» OBJECTIVE
Copy out the listing below, line for line and without alteration, from its first line through the line containing "genus: Anthus", inclusive.

====== RECORDS PROVIDED ======

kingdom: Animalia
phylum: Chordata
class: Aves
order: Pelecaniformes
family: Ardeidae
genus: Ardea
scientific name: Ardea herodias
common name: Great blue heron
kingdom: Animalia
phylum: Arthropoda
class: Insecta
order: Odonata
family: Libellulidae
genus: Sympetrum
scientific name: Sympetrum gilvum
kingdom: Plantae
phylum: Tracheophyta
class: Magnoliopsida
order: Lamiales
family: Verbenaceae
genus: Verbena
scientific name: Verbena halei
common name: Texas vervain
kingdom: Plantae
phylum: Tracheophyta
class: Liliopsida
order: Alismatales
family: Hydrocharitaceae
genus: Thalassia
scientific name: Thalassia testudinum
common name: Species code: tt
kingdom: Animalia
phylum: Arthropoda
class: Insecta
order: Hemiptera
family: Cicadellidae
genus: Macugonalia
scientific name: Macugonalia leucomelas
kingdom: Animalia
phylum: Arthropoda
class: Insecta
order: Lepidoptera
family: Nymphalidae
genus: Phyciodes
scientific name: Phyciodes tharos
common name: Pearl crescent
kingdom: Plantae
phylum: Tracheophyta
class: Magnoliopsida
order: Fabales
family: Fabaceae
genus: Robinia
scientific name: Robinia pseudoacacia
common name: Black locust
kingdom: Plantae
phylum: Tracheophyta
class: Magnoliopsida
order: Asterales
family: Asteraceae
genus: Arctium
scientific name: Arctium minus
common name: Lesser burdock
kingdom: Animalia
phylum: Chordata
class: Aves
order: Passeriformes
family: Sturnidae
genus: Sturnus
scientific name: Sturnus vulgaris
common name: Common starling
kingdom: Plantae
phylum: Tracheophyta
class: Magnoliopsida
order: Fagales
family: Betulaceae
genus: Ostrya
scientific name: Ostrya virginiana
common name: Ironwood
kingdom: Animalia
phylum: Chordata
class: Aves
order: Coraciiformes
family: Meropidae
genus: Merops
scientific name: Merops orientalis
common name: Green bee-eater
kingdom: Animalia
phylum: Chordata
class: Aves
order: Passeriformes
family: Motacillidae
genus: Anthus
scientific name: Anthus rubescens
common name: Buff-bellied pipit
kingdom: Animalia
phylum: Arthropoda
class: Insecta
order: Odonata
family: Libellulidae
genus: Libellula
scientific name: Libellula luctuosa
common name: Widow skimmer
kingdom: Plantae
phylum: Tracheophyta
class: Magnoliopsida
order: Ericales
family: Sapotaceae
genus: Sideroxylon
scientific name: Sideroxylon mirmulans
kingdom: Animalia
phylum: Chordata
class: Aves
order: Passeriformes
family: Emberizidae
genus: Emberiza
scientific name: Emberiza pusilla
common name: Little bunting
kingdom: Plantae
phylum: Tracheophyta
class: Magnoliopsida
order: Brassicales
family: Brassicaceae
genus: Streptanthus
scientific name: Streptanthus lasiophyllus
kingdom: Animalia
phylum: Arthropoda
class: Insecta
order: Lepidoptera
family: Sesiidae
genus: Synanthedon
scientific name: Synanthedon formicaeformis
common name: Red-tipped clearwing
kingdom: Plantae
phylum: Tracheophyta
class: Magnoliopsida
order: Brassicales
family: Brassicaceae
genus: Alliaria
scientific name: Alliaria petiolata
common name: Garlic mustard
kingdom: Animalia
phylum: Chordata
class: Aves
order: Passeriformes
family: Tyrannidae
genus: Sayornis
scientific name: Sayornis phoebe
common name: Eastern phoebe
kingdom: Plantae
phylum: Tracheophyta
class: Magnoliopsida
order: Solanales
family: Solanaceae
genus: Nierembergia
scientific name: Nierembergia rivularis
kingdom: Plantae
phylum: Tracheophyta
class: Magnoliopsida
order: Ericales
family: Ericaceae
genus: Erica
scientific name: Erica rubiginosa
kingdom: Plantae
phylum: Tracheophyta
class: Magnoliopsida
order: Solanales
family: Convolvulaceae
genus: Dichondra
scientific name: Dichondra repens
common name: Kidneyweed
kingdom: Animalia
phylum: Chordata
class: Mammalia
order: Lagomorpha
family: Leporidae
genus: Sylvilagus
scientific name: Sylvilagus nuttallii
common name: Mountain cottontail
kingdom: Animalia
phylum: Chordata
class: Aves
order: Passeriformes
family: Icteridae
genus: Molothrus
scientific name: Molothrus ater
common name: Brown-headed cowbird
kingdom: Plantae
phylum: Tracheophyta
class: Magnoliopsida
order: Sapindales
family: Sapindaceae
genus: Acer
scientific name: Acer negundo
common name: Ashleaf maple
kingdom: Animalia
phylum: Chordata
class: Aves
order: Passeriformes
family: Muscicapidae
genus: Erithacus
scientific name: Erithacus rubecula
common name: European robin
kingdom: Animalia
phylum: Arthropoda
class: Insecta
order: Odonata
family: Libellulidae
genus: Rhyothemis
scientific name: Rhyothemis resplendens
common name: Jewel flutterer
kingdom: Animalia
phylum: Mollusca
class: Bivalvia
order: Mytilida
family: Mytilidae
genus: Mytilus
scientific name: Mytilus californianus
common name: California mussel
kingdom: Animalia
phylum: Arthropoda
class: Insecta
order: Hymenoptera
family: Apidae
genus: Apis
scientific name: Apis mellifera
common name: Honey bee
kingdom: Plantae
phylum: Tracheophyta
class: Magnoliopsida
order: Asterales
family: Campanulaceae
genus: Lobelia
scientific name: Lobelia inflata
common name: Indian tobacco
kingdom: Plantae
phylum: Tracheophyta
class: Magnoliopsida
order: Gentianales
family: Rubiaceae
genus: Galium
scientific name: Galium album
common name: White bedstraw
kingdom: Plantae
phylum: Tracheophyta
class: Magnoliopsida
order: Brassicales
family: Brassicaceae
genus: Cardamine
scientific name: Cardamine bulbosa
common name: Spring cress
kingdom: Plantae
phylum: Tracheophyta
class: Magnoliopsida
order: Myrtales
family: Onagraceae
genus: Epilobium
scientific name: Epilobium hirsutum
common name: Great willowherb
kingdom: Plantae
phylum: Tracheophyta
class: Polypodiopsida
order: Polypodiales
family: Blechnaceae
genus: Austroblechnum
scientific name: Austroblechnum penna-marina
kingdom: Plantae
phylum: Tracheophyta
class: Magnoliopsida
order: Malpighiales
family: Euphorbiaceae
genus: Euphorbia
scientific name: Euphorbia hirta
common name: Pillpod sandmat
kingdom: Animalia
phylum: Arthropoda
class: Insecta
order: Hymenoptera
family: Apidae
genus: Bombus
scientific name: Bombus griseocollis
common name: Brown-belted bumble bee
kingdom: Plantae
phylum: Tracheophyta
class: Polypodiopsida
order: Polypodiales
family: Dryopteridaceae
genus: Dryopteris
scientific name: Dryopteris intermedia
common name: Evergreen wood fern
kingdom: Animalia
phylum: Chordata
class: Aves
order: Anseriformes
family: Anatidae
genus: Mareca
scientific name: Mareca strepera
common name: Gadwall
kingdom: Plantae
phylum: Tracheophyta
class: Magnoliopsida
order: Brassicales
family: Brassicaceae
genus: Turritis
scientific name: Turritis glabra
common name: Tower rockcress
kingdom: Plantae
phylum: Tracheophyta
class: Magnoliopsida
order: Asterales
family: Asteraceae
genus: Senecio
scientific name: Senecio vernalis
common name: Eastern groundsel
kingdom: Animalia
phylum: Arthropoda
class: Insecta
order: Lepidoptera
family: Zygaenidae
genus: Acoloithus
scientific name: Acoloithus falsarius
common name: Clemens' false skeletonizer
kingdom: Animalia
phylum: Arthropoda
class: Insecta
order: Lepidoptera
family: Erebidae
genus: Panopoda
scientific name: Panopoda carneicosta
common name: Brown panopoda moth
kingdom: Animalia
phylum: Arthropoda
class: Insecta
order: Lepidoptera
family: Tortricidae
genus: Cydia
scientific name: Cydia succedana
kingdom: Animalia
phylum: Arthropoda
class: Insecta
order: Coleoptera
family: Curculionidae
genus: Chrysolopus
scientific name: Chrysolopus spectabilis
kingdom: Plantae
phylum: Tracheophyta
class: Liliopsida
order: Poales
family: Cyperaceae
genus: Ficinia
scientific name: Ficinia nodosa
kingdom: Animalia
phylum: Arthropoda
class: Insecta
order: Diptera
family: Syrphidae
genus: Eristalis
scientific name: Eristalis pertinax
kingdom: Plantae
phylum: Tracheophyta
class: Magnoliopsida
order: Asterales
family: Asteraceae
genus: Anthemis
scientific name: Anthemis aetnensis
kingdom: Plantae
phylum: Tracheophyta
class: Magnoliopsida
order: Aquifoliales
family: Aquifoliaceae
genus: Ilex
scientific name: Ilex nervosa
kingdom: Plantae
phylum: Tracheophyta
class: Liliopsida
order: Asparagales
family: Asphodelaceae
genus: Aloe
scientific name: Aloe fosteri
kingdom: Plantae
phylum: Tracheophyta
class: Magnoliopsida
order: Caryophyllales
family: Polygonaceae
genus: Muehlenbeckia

======

» TASK RESPONSE
kingdom: Animalia
phylum: Chordata
class: Aves
order: Pelecaniformes
family: Ardeidae
genus: Ardea
scientific name: Ardea herodias
common name: Great blue heron
kingdom: Animalia
phylum: Arthropoda
class: Insecta
order: Odonata
family: Libellulidae
genus: Sympetrum
scientific name: Sympetrum gilvum
kingdom: Plantae
phylum: Tracheophyta
class: Magnoliopsida
order: Lamiales
family: Verbenaceae
genus: Verbena
scientific name: Verbena halei
common name: Texas vervain
kingdom: Plantae
phylum: Tracheophyta
class: Liliopsida
order: Alismatales
family: Hydrocharitaceae
genus: Thalassia
scientific name: Thalassia testudinum
common name: Species code: tt
kingdom: Animalia
phylum: Arthropoda
class: Insecta
order: Hemiptera
family: Cicadellidae
genus: Macugonalia
scientific name: Macugonalia leucomelas
kingdom: Animalia
phylum: Arthropoda
class: Insecta
order: Lepidoptera
family: Nymphalidae
genus: Phyciodes
scientific name: Phyciodes tharos
common name: Pearl crescent
kingdom: Plantae
phylum: Tracheophyta
class: Magnoliopsida
order: Fabales
family: Fabaceae
genus: Robinia
scientific name: Robinia pseudoacacia
common name: Black locust
kingdom: Plantae
phylum: Tracheophyta
class: Magnoliopsida
order: Asterales
family: Asteraceae
genus: Arctium
scientific name: Arctium minus
common name: Lesser burdock
kingdom: Animalia
phylum: Chordata
class: Aves
order: Passeriformes
family: Sturnidae
genus: Sturnus
scientific name: Sturnus vulgaris
common name: Common starling
kingdom: Plantae
phylum: Tracheophyta
class: Magnoliopsida
order: Fagales
family: Betulaceae
genus: Ostrya
scientific name: Ostrya virginiana
common name: Ironwood
kingdom: Animalia
phylum: Chordata
class: Aves
order: Coraciiformes
family: Meropidae
genus: Merops
scientific name: Merops orientalis
common name: Green bee-eater
kingdom: Animalia
phylum: Chordata
class: Aves
order: Passeriformes
family: Motacillidae
genus: Anthus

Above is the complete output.